## ENTRIES SUPPLIED

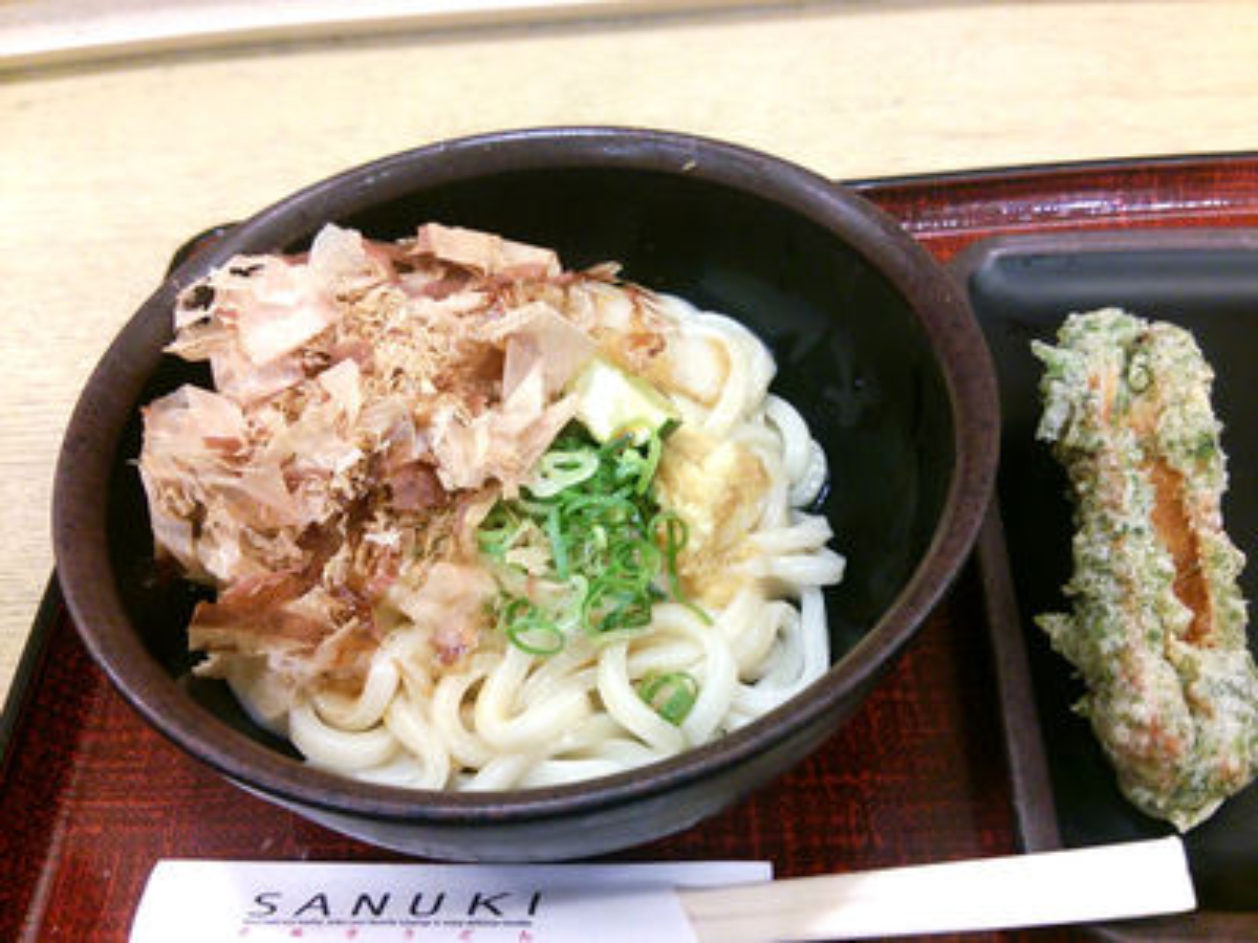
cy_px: 472
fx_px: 1090
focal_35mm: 30
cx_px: 629
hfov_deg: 60.0
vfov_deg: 46.8
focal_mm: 4.06
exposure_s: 1/44
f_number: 1.94
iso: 100
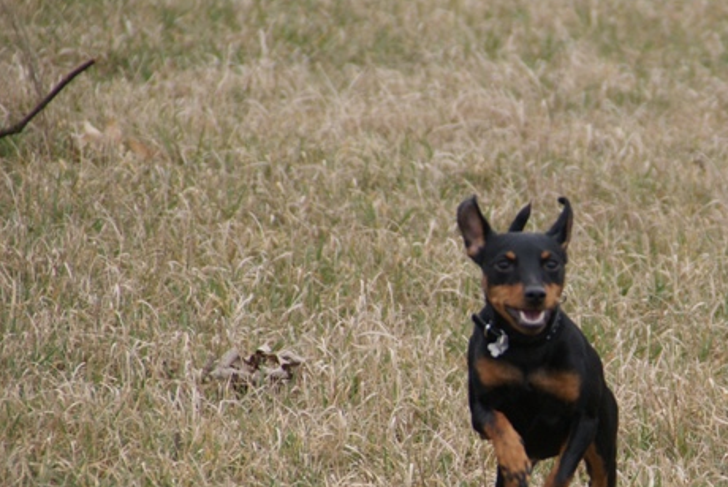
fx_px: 10569
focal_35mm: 522
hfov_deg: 3.9
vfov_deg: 2.6
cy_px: 362
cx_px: 617
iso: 250
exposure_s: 1/500
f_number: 6.3
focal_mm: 200
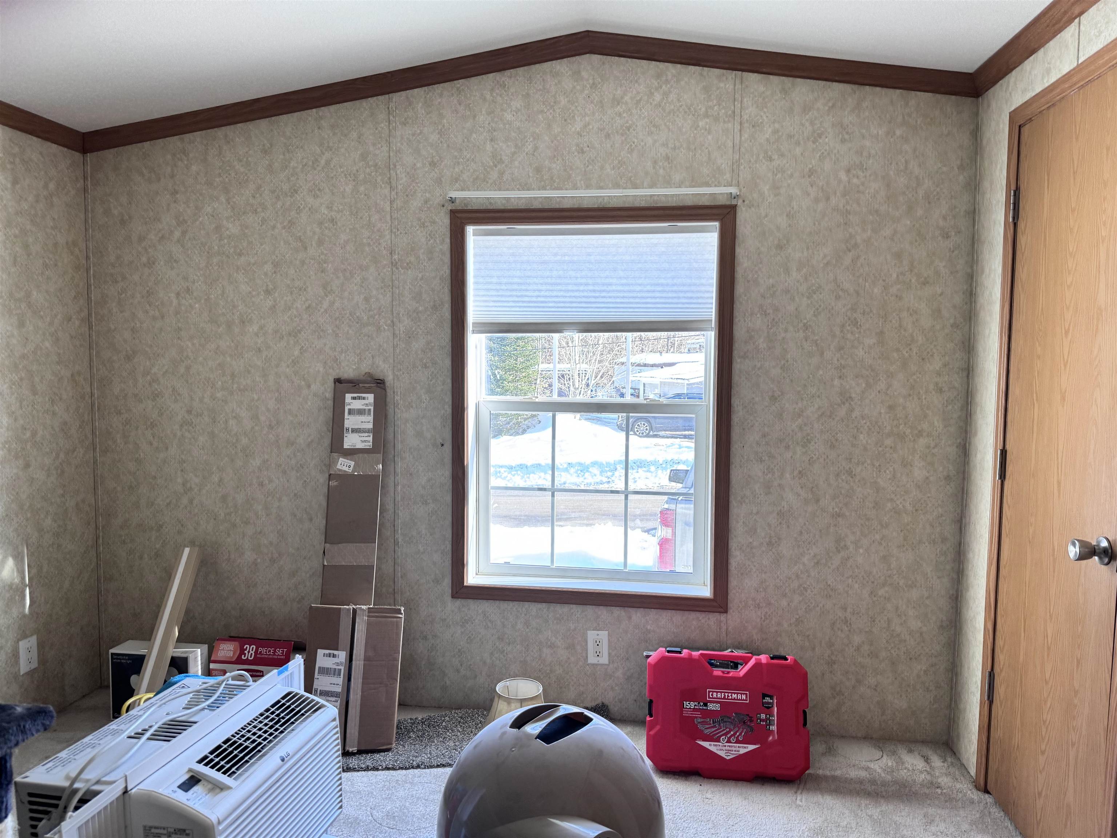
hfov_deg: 71.6
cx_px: 558
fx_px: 774
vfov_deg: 56.8
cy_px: 419
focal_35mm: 24
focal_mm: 6.76
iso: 160
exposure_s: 1/121
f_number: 1.78
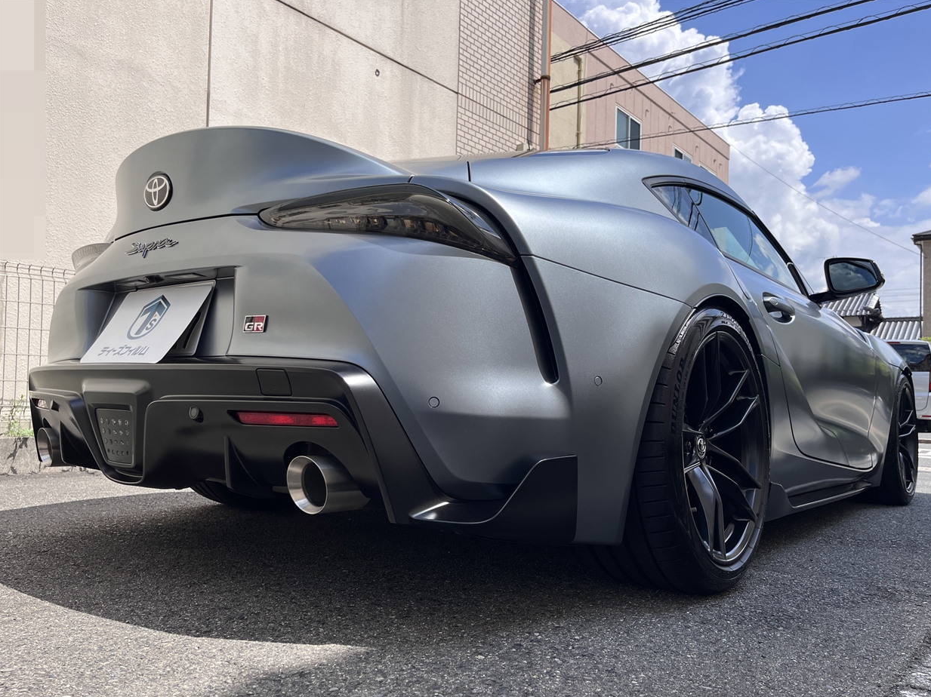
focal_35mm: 27
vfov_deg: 51.3
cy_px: 360
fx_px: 726
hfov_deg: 65.3
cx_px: 481
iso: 50
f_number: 1.6
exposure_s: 1/2899
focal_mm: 5.1
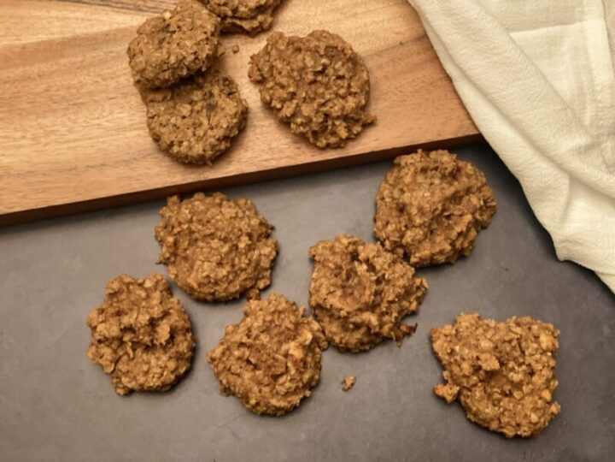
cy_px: 231
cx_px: 308
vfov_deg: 28.0
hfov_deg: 36.8
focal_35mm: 52
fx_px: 924
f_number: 2
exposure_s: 1/17
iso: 400
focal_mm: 6
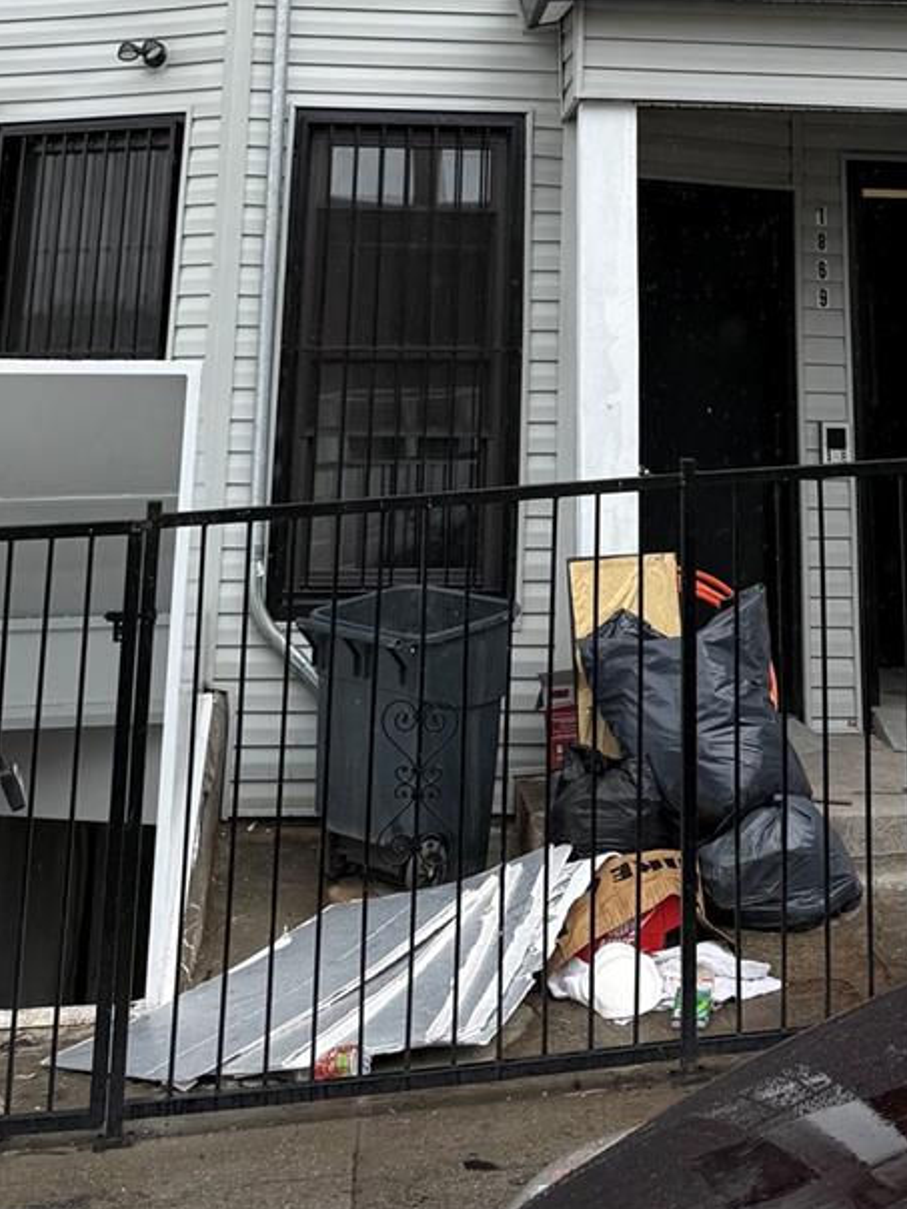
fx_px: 2131
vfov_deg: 27.8
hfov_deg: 23.9
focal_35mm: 61
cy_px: -240
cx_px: 635
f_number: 1.78
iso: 80
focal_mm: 6.76
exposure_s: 1/898
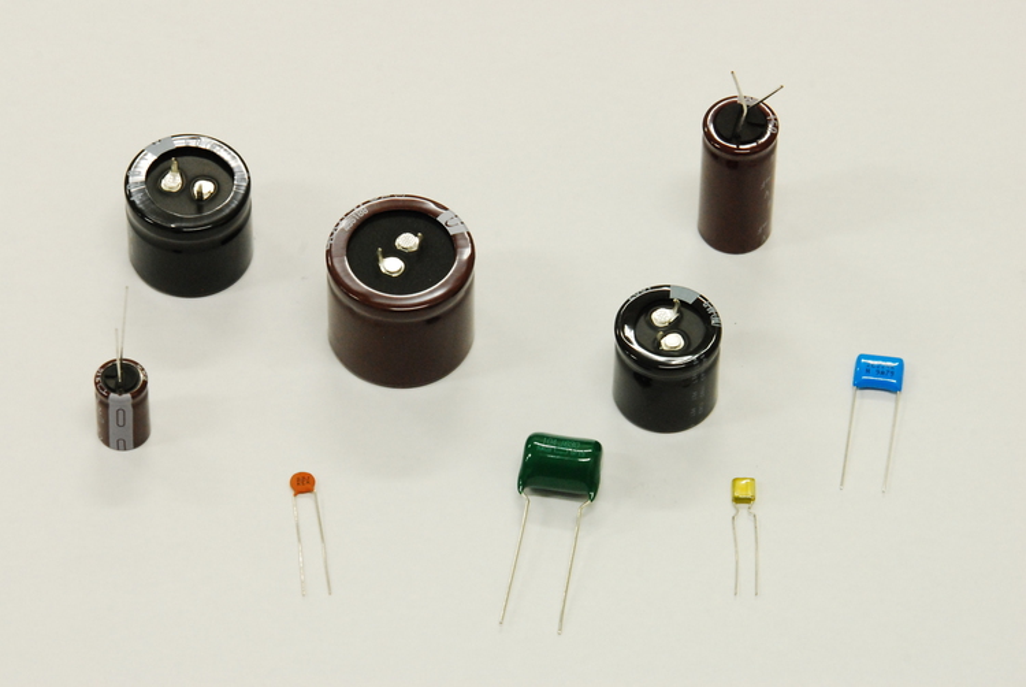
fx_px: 6634
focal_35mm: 232
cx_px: 513
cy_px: 344
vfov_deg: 5.9
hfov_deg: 8.8
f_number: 14
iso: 1250
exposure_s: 1/13
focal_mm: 155
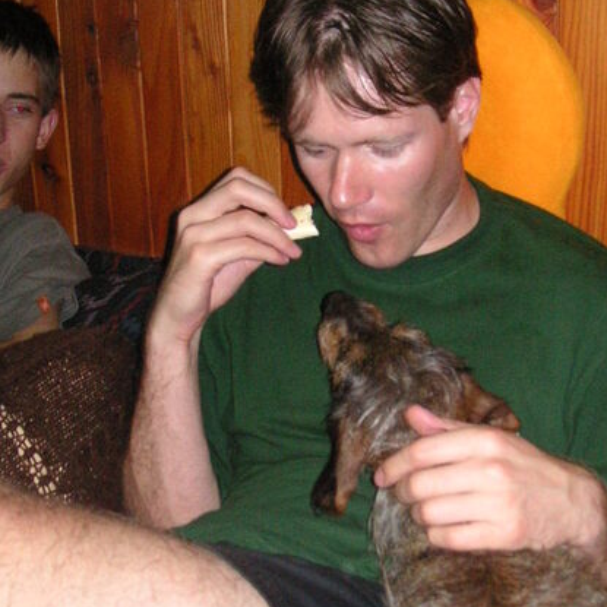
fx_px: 1250
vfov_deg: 27.2
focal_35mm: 63
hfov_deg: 27.1
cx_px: 415
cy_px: 369
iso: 160
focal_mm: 6.1
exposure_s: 1/45
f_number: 2.8
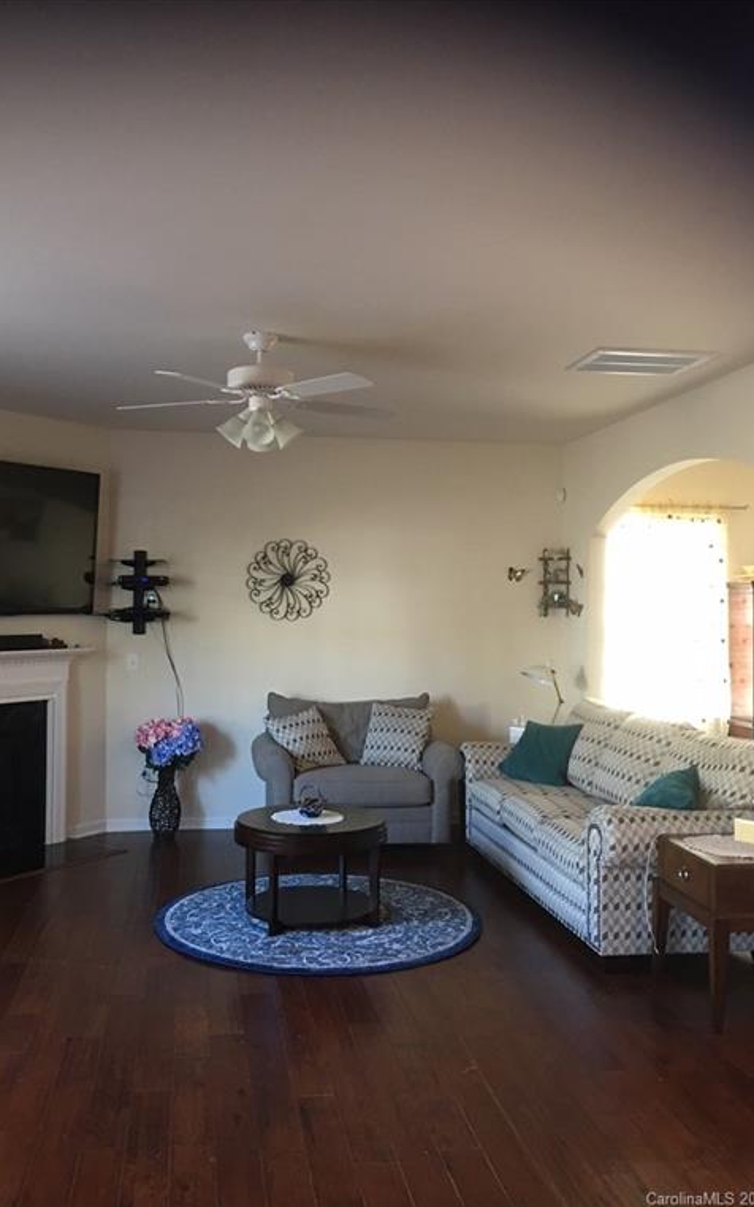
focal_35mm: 31
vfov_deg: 61.2
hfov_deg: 40.5
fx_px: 1020
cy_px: 602
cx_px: 326
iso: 100
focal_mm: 4.15
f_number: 2.2
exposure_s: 1/10
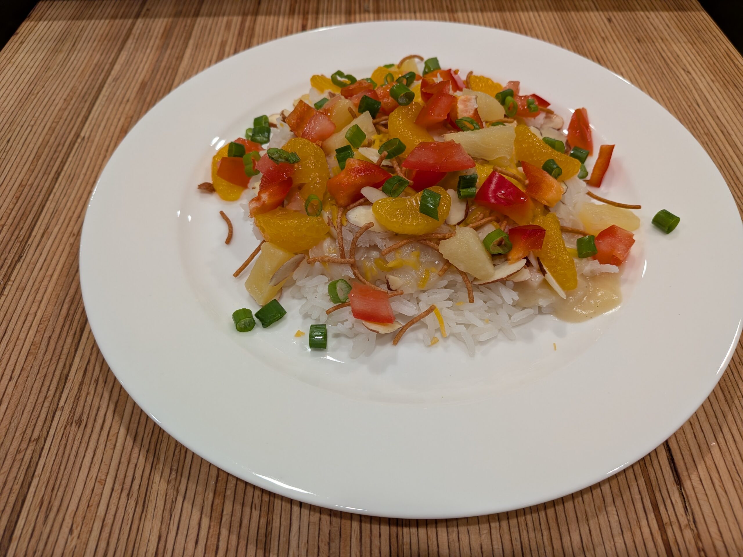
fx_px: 515
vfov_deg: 56.8
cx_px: 372
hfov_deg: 71.6
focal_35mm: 24
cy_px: 278
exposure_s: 1/40
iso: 42
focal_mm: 4.53
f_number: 1.7
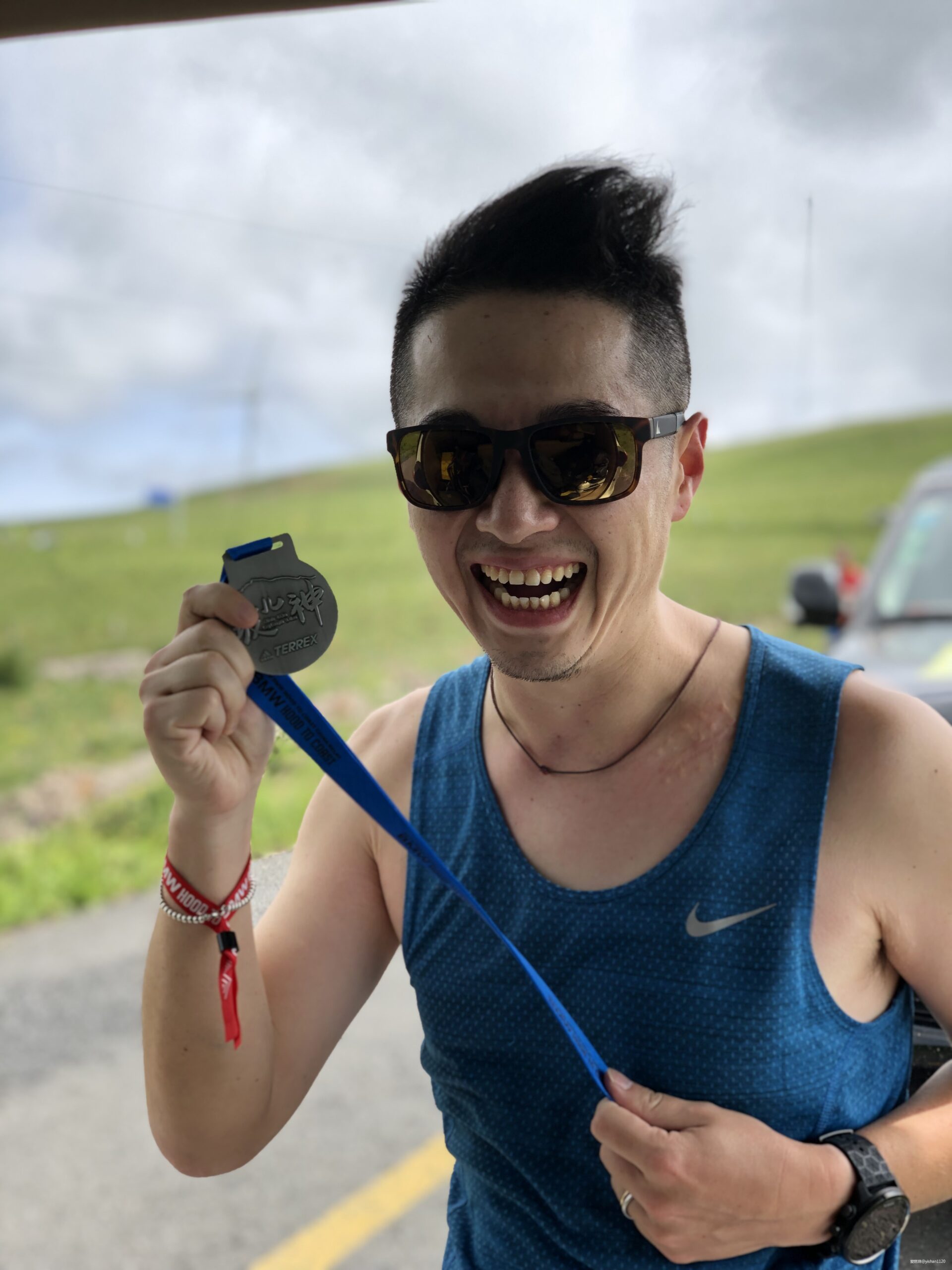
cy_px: 635
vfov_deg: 36.8
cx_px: 476
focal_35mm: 52
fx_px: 1907
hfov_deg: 28.0
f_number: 2.4
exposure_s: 1/242
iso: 16
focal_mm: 6
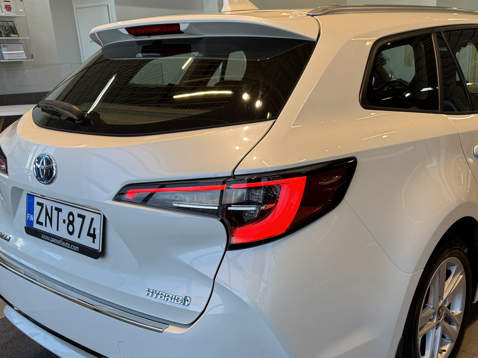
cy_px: 236
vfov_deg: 38.3
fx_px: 511
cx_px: 313
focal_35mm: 37
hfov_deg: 49.4
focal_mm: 6.76
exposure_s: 1/207
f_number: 1.78
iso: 64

## WHAT NEEDS TO BE DONE
With the pictures omitted, give every line above again exactly.

## ANSWER TO THIS EXERCISE
cy_px: 472
fx_px: 1090
focal_35mm: 30
cx_px: 629
hfov_deg: 60.0
vfov_deg: 46.8
focal_mm: 4.06
exposure_s: 1/44
f_number: 1.94
iso: 100
fx_px: 10569
focal_35mm: 522
hfov_deg: 3.9
vfov_deg: 2.6
cy_px: 362
cx_px: 617
iso: 250
exposure_s: 1/500
f_number: 6.3
focal_mm: 200
hfov_deg: 71.6
cx_px: 558
fx_px: 774
vfov_deg: 56.8
cy_px: 419
focal_35mm: 24
focal_mm: 6.76
iso: 160
exposure_s: 1/121
f_number: 1.78
focal_35mm: 27
vfov_deg: 51.3
cy_px: 360
fx_px: 726
hfov_deg: 65.3
cx_px: 481
iso: 50
f_number: 1.6
exposure_s: 1/2899
focal_mm: 5.1
cy_px: 231
cx_px: 308
vfov_deg: 28.0
hfov_deg: 36.8
focal_35mm: 52
fx_px: 924
f_number: 2
exposure_s: 1/17
iso: 400
focal_mm: 6
fx_px: 2131
vfov_deg: 27.8
hfov_deg: 23.9
focal_35mm: 61
cy_px: -240
cx_px: 635
f_number: 1.78
iso: 80
focal_mm: 6.76
exposure_s: 1/898
fx_px: 6634
focal_35mm: 232
cx_px: 513
cy_px: 344
vfov_deg: 5.9
hfov_deg: 8.8
f_number: 14
iso: 1250
exposure_s: 1/13
focal_mm: 155
fx_px: 1250
vfov_deg: 27.2
focal_35mm: 63
hfov_deg: 27.1
cx_px: 415
cy_px: 369
iso: 160
focal_mm: 6.1
exposure_s: 1/45
f_number: 2.8
focal_35mm: 31
vfov_deg: 61.2
hfov_deg: 40.5
fx_px: 1020
cy_px: 602
cx_px: 326
iso: 100
focal_mm: 4.15
f_number: 2.2
exposure_s: 1/10
fx_px: 515
vfov_deg: 56.8
cx_px: 372
hfov_deg: 71.6
focal_35mm: 24
cy_px: 278
exposure_s: 1/40
iso: 42
focal_mm: 4.53
f_number: 1.7
cy_px: 635
vfov_deg: 36.8
cx_px: 476
focal_35mm: 52
fx_px: 1907
hfov_deg: 28.0
f_number: 2.4
exposure_s: 1/242
iso: 16
focal_mm: 6
cy_px: 236
vfov_deg: 38.3
fx_px: 511
cx_px: 313
focal_35mm: 37
hfov_deg: 49.4
focal_mm: 6.76
exposure_s: 1/207
f_number: 1.78
iso: 64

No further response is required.